My suggestions are as following:
- In introduction, and section 2.2, Please explain why you use attention mechanism SimAM;
- Figure 3, and Figure 6 are classical figures of original algorithms, please re-draw or cite them when use them in your paper.
- In formula 13~17, please explain the meaning of left arrow, right arrow, wavy sign on symbol.
- Please check formula 17.(between line 320 and 321)
- In line 387, how many repeated experiments which you get Figure 10.
- Section 4.3. Results of experiments and analysis, maybe it is better to divided into just 3 parts, “Ablation experiments”,“Comparative experiment”,“Experimental overall analysis”.
- Applied Science is one excellent journal, there are many excellent related papers, please study and cite them.
Author Response
Please see the attachment.
Author Response File: Author Response.docx
Reviewer 2 Report
The paper has presented the improved version of two-stream CNN with the improved comparative results. However, the following issues need to be addressed in the revised version.

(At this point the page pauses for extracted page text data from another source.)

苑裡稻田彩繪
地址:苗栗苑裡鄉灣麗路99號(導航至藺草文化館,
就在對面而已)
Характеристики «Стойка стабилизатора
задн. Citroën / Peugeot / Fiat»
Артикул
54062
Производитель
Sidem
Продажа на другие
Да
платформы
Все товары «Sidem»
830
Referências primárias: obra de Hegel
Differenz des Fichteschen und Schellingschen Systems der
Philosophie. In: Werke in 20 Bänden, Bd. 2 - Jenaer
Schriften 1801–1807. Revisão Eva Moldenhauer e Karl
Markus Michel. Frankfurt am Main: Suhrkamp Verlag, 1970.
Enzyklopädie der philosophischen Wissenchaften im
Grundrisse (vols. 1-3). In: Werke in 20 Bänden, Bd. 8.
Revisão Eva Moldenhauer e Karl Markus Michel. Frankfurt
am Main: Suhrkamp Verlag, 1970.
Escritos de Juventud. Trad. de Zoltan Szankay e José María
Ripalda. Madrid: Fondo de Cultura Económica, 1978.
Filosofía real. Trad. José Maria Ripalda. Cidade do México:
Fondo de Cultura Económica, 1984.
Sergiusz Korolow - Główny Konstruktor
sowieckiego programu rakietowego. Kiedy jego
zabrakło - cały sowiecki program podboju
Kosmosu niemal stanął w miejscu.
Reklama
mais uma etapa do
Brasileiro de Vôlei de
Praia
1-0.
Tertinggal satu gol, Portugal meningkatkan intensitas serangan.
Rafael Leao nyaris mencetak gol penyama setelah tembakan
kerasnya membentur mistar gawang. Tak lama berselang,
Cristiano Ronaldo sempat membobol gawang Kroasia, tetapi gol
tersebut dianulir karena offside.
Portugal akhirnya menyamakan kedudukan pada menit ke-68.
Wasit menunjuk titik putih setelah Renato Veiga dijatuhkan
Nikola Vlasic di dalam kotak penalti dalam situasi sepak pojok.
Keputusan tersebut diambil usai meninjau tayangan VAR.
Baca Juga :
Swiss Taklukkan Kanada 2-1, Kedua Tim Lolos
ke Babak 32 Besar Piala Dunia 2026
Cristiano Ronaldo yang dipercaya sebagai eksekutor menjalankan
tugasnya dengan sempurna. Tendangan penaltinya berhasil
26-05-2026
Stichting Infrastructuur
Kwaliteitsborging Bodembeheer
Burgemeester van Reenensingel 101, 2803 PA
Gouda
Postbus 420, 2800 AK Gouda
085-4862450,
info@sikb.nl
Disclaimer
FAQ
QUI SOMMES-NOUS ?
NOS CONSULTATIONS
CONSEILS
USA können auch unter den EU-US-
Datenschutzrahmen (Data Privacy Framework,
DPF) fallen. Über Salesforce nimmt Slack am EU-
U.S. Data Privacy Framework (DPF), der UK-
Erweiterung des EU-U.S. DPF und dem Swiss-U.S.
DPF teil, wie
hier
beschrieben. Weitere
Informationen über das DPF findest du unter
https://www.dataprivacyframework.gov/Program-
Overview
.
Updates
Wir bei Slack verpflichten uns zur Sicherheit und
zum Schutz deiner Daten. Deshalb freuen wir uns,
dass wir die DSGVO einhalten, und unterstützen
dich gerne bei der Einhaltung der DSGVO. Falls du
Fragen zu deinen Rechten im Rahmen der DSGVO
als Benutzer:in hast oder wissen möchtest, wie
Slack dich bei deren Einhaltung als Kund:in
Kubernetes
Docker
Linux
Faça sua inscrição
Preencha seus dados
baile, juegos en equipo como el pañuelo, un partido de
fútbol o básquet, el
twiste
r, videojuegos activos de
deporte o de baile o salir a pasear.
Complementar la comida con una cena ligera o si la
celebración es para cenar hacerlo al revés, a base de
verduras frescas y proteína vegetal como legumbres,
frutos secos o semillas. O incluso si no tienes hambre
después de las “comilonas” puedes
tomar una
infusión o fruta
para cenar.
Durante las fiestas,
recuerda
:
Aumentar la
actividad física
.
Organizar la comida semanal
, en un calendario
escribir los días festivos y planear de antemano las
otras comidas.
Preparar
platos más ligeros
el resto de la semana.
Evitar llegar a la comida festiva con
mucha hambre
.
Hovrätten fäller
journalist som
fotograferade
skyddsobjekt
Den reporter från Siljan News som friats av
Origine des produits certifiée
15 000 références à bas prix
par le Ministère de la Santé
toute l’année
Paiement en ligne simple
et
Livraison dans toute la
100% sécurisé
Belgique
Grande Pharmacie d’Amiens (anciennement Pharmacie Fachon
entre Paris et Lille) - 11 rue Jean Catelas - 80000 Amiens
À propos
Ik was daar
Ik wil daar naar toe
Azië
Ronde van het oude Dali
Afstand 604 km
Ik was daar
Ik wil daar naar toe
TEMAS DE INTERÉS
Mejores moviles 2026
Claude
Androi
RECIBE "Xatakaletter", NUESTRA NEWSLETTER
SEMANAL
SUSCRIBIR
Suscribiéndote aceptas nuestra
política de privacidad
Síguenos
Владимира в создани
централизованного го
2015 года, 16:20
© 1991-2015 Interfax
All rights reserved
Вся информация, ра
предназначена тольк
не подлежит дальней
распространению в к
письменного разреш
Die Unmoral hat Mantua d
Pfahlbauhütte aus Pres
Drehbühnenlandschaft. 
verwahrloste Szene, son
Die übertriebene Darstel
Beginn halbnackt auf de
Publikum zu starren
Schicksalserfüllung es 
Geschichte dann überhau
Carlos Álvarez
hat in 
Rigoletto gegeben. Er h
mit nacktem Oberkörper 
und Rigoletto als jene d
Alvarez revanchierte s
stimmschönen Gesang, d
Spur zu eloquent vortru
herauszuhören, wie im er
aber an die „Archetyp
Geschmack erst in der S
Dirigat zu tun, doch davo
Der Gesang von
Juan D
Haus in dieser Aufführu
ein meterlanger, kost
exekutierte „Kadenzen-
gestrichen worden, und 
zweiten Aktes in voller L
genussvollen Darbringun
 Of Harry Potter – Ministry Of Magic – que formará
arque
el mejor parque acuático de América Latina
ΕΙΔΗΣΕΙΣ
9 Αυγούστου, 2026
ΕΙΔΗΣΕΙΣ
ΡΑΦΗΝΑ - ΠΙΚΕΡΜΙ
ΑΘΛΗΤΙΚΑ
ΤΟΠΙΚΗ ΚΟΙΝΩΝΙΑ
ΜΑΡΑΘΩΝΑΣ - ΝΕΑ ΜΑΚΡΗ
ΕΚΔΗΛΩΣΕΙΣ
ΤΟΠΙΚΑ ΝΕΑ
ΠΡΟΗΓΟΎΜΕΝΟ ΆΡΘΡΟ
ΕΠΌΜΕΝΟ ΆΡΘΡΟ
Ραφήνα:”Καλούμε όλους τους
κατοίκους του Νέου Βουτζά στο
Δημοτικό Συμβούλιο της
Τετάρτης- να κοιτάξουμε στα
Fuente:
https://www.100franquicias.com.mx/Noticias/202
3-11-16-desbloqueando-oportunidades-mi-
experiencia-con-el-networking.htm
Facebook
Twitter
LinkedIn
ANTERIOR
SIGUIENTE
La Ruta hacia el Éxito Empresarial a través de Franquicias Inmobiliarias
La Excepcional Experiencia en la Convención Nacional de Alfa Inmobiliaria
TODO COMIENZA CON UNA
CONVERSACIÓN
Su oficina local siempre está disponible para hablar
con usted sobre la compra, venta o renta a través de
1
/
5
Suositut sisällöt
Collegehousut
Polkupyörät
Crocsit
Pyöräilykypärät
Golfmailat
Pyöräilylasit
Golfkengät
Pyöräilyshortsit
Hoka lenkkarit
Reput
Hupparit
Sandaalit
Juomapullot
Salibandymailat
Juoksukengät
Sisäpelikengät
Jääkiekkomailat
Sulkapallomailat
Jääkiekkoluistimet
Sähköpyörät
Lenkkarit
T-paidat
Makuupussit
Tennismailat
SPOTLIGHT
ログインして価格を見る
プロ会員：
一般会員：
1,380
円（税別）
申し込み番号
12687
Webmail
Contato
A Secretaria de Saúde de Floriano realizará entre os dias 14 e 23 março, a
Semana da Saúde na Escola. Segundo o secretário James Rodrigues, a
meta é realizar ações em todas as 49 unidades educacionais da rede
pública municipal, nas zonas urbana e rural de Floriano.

- In the abstract (line 5), the author has mentioned that the paper has utilized the strong mining capabilities of BiGRU. What are those strong mining capabilities and how they have been utilized are not clearly presented in the paper?
- In the introduction section (lines 92-93), as a contribution to the paper, the author has claimed that the proposed structure can well solve the shortcoming of the original network and will provide the possibility for more complex fuzzy recognition tasks as an argument. But, there has no clear justification for this argument. This appears as the author's assumption as the contribution.
- In Section 2.2 (line 116), the attention mechanism is presented. My suggestion is present the attention mechanism in detail describing what is it, and how it is beneficial?
- In figure 2, a three-stream of input is presented in a spatial stream network. How these streams are different from each other in feature. extraction?
- In line 213, Yang et al. .., reference is missing in the statement.
- In line 222, clarification and explanation are required on why the small energy of each neuron is more important?
- In section 4 (line 261), clarification and explanation are required to understand more about "several independent repeated experiments". What are they, and how different they are from each other?
- The author has presented 5 datasets but used only two datasets because of hardware limitations (line 306), What is the hardware limitation of the three left out datasets?
- In line 360, the author claimed satisfactory result, which is vague to understand what is the satisfactory level is?
- The contribution of the paper is weak at the moment in the conclusion section in relation with the summary.
Author Response
Please see the attachment.
Author Response File: Author Response.docx
Round 2
Reviewer 2 Report
The revised version has addressed the issues I have raised.